• _Aim_: Print the following lines from the records without any change, from the line with "Document page, 1654x1241 pixels." up to and including the line with "title Closing, Contact".

• _Extracted information_:
##########

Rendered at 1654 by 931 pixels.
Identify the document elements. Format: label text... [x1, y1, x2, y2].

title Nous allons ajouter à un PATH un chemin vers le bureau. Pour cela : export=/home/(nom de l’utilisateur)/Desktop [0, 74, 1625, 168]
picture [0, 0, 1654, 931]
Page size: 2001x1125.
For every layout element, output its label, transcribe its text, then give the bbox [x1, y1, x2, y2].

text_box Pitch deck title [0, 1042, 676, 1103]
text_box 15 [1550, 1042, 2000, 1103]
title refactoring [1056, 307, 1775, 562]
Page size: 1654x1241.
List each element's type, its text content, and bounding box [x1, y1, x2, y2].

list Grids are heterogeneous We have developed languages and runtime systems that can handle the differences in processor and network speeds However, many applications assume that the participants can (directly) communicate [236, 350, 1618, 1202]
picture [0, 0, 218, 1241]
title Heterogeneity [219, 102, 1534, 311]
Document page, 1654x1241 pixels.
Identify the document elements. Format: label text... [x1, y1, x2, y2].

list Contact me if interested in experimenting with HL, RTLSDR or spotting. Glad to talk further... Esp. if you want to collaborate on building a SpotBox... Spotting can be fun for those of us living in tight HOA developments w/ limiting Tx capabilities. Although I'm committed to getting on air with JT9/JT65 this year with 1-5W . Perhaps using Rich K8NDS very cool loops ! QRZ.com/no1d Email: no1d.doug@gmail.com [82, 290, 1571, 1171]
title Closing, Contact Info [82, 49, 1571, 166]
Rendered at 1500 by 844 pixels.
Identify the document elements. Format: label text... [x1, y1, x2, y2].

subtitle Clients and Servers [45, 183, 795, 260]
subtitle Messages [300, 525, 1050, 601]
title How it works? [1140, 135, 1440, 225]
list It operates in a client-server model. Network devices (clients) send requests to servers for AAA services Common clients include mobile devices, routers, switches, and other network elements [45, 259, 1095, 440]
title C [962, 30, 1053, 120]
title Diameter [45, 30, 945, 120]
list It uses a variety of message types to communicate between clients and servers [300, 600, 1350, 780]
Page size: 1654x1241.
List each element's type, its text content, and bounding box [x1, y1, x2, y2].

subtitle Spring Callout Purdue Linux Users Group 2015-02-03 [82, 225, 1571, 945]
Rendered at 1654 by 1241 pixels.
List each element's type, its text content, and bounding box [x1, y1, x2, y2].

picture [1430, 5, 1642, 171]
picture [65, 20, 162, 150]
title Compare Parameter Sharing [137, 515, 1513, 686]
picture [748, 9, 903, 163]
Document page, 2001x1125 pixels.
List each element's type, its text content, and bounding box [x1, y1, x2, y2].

##########

• _Solution to this exercise_:
Document page, 1654x1241 pixels.
Identify the document elements. Format: label text... [x1, y1, x2, y2].

list Contact me if interested in experimenting with HL, RTLSDR or spotting. Glad to talk further... Esp. if you want to collaborate on building a SpotBox... Spotting can be fun for those of us living in tight HOA developments w/ limiting Tx capabilities. Although I'm committed to getting on air with JT9/JT65 this year with 1-5W . Perhaps using Rich K8NDS very cool loops ! QRZ.com/no1d Email: no1d.doug@gmail.com [82, 290, 1571, 1171]
title Closing, Contact Info [82, 49, 1571, 166]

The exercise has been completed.